[TASK INPUTS Boundary: Start]

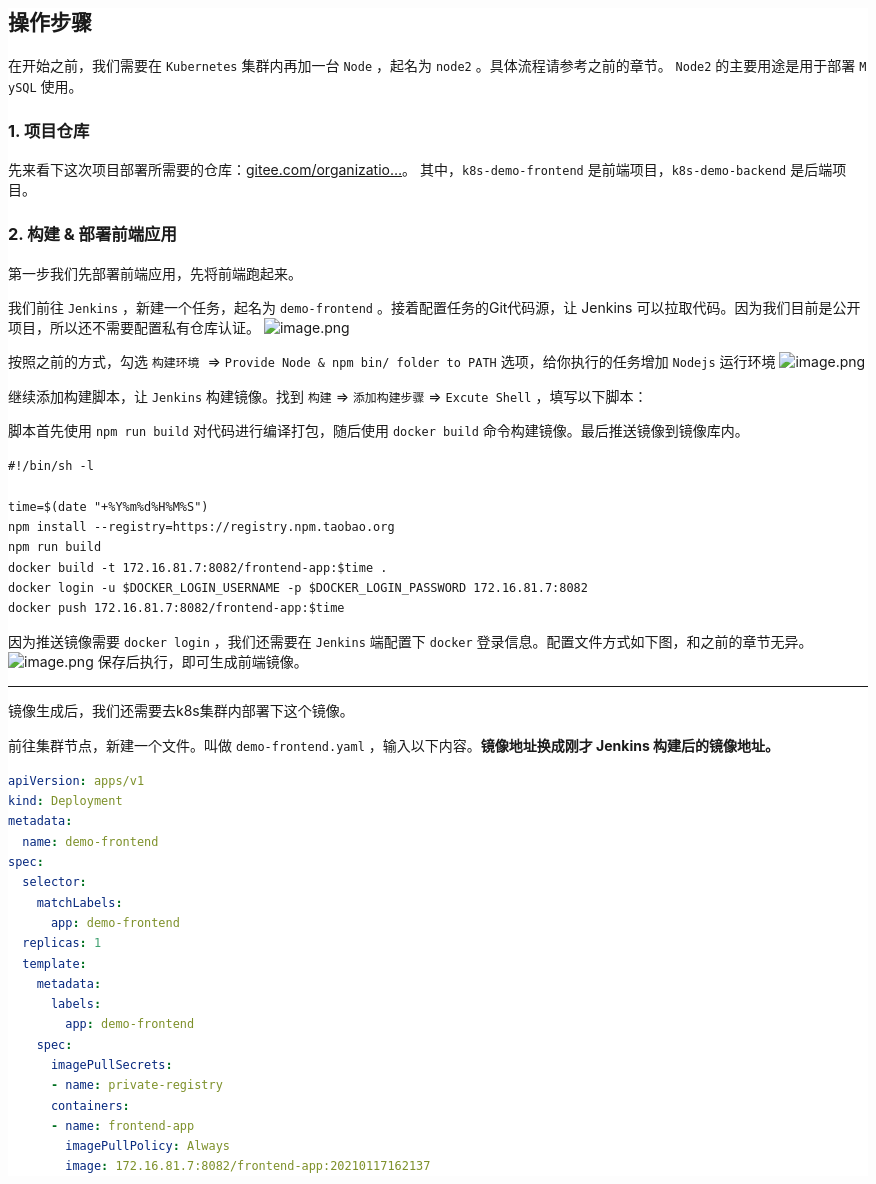 ## 操作步骤

在开始之前，我们需要在 `Kubernetes` 集群内再加一台 `Node` ，起名为 `node2` 。具体流程请参考之前的章节。 `Node2` 的主要用途是用于部署 `MySQL` 使用。

### 1. 项目仓库

先来看下这次项目部署所需要的仓库：[gitee.com/organizatio…](https://link.juejin.cn/?target=https%3A%2F%2Fgitee.com%2Forganizations%2Fjuejin-cicd%2Fprojects "https://gitee.com/organizations/juejin-cicd/projects")。 其中，`k8s-demo-frontend` 是前端项目，`k8s-demo-backend` 是后端项目。

### 2. 构建 & 部署前端应用

第一步我们先部署前端应用，先将前端跑起来。

我们前往 `Jenkins` ，新建一个任务，起名为 `demo-frontend` 。接着配置任务的Git代码源，让 Jenkins 可以拉取代码。因为我们目前是公开项目，所以还不需要配置私有仓库认证。 ![image.png](https://p3-juejin.byteimg.com/tos-cn-i-k3u1fbpfcp/317b7946ea3c446391e5f946f5df4136~tplv-k3u1fbpfcp-zoom-in-crop-mark:3024:0:0:0.awebp)

按照之前的方式，勾选 `构建环境`  => `Provide Node & npm bin/ folder to PATH` 选项，给你执行的任务增加 `Nodejs` 运行环境 ![image.png](https://p3-juejin.byteimg.com/tos-cn-i-k3u1fbpfcp/98239e4f76c047a7941c548053c256f1~tplv-k3u1fbpfcp-zoom-in-crop-mark:3024:0:0:0.awebp)

继续添加构建脚本，让 `Jenkins` 构建镜像。找到 `构建` => `添加构建步骤` => `Excute Shell` ，填写以下脚本：

脚本首先使用 `npm run build` 对代码进行编译打包，随后使用 `docker build` 命令构建镜像。最后推送镜像到镜像库内。

```shell
#!/bin/sh -l

time=$(date "+%Y%m%d%H%M%S")
npm install --registry=https://registry.npm.taobao.org
npm run build
docker build -t 172.16.81.7:8082/frontend-app:$time .
docker login -u $DOCKER_LOGIN_USERNAME -p $DOCKER_LOGIN_PASSWORD 172.16.81.7:8082
docker push 172.16.81.7:8082/frontend-app:$time
```

因为推送镜像需要 `docker login` ，我们还需要在 `Jenkins` 端配置下 `docker` 登录信息。配置文件方式如下图，和之前的章节无异。 ![image.png](https://p3-juejin.byteimg.com/tos-cn-i-k3u1fbpfcp/4753b1c28b324072b667dbcd5fb34809~tplv-k3u1fbpfcp-zoom-in-crop-mark:3024:0:0:0.awebp) 保存后执行，即可生成前端镜像。

---

镜像生成后，我们还需要去k8s集群内部署下这个镜像。

前往集群节点，新建一个文件。叫做 `demo-frontend.yaml` ，输入以下内容。**镜像地址换成刚才 Jenkins 构建后的镜像地址。**

```yaml
apiVersion: apps/v1
kind: Deployment
metadata:
  name: demo-frontend
spec:
  selector:
    matchLabels:
      app: demo-frontend
  replicas: 1
  template:
    metadata:
      labels:
        app: demo-frontend
    spec:
      imagePullSecrets:
      - name: private-registry
      containers:
      - name: frontend-app
        imagePullPolicy: Always
        image: 172.16.81.7:8082/frontend-app:20210117162137
```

[TASK INPUTS Boundary: End]

Restate the final lines of the listing above word for word, beginning at the line that contains "npm bin/ folder".

*RESPONSE TO THIS TASK*.
按照之前的方式，勾选 `构建环境`  => `Provide Node & npm bin/ folder to PATH` 选项，给你执行的任务增加 `Nodejs` 运行环境 ![image.png](https://p3-juejin.byteimg.com/tos-cn-i-k3u1fbpfcp/98239e4f76c047a7941c548053c256f1~tplv-k3u1fbpfcp-zoom-in-crop-mark:3024:0:0:0.awebp)

继续添加构建脚本，让 `Jenkins` 构建镜像。找到 `构建` => `添加构建步骤` => `Excute Shell` ，填写以下脚本：

脚本首先使用 `npm run build` 对代码进行编译打包，随后使用 `docker build` 命令构建镜像。最后推送镜像到镜像库内。

```shell
#!/bin/sh -l

time=$(date "+%Y%m%d%H%M%S")
npm install --registry=https://registry.npm.taobao.org
npm run build
docker build -t 172.16.81.7:8082/frontend-app:$time .
docker login -u $DOCKER_LOGIN_USERNAME -p $DOCKER_LOGIN_PASSWORD 172.16.81.7:8082
docker push 172.16.81.7:8082/frontend-app:$time
```

因为推送镜像需要 `docker login` ，我们还需要在 `Jenkins` 端配置下 `docker` 登录信息。配置文件方式如下图，和之前的章节无异。 ![image.png](https://p3-juejin.byteimg.com/tos-cn-i-k3u1fbpfcp/4753b1c28b324072b667dbcd5fb34809~tplv-k3u1fbpfcp-zoom-in-crop-mark:3024:0:0:0.awebp) 保存后执行，即可生成前端镜像。

---

镜像生成后，我们还需要去k8s集群内部署下这个镜像。

前往集群节点，新建一个文件。叫做 `demo-frontend.yaml` ，输入以下内容。**镜像地址换成刚才 Jenkins 构建后的镜像地址。**

```yaml
apiVersion: apps/v1
kind: Deployment
metadata:
  name: demo-frontend
spec:
  selector:
    matchLabels:
      app: demo-frontend
  replicas: 1
  template:
    metadata:
      labels:
        app: demo-frontend
    spec:
      imagePullSecrets:
      - name: private-registry
      containers:
      - name: frontend-app
        imagePullPolicy: Always
        image: 172.16.81.7:8082/frontend-app:20210117162137
```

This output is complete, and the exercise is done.